BEIJING, China – A research team in China has developed a device to split salty seawater to produce hydrogen directly. The device, a membrane-based seawater electrolyzer, helps address the side-reaction and corrosion problems of traditional methods.
The team led by Zongping Shao, a chemical engineering professor at China’s Nanjing Tech University, has published their study in the journal Nature and claimed that their model “ran for over 3,200 hours under practical application conditions without failure”.
Most hydrogen produced today is from fossil fuel sources which can significantly add to the carbon footprint. “Electrochemical saline water electrolysis using renewable energy as input is a highly desirable and sustainable method for the mass production of green hydrogen, said a release.
However, there is a problem. The properties of salt water results in the corrosion of electrodes used in various systems, often making them unviable. The use of polyanion coatings to resist corrosion by chloride ions or highly selective electrocatalysts has not helped enough for practical applications.
A desalination process can solve the issue, “but it requires additional energy input, making it economically less attractive.” The size of the equipment involved in the desalination process also makes such solutions less flexible.
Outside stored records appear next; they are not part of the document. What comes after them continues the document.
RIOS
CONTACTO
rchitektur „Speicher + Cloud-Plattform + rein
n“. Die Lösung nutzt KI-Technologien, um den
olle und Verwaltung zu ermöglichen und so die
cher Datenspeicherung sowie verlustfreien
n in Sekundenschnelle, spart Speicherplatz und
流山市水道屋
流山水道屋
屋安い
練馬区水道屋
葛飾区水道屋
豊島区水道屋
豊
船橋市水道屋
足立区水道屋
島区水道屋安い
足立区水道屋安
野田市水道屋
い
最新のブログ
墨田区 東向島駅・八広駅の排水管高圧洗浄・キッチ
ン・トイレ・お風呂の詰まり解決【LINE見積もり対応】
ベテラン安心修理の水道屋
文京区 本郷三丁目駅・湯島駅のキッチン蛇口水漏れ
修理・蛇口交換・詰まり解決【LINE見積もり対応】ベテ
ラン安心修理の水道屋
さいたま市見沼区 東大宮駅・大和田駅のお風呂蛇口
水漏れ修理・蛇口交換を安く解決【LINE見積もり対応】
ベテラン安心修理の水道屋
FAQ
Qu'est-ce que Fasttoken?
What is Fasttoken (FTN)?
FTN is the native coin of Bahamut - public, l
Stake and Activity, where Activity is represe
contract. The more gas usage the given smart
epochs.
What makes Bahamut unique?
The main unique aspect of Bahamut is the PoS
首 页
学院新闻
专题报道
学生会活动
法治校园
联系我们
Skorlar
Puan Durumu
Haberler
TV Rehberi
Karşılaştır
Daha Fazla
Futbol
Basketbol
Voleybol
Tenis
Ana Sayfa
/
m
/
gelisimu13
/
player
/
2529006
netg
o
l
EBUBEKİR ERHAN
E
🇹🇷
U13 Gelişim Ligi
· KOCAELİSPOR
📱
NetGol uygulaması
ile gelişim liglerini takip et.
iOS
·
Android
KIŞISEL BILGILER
An electrolyzer typically consists of two electrodes coated with catalysts, and a membrane separates the constituent components – hydrogen and oxygen. The formation of the highly corrosive chlorine gas in the process leads to catalysts and electrodes degrading faster. Magnesium and calcium ions in seawater can also block the membranes. These factors decrease the overall efficiency and life of such devices.
“Our strategy realizes efficient, size-flexible, and scalable direct seawater electrolysis in a way similar to freshwater splitting without a notable increase in operation cost,” Shao told IEEE Spectrum.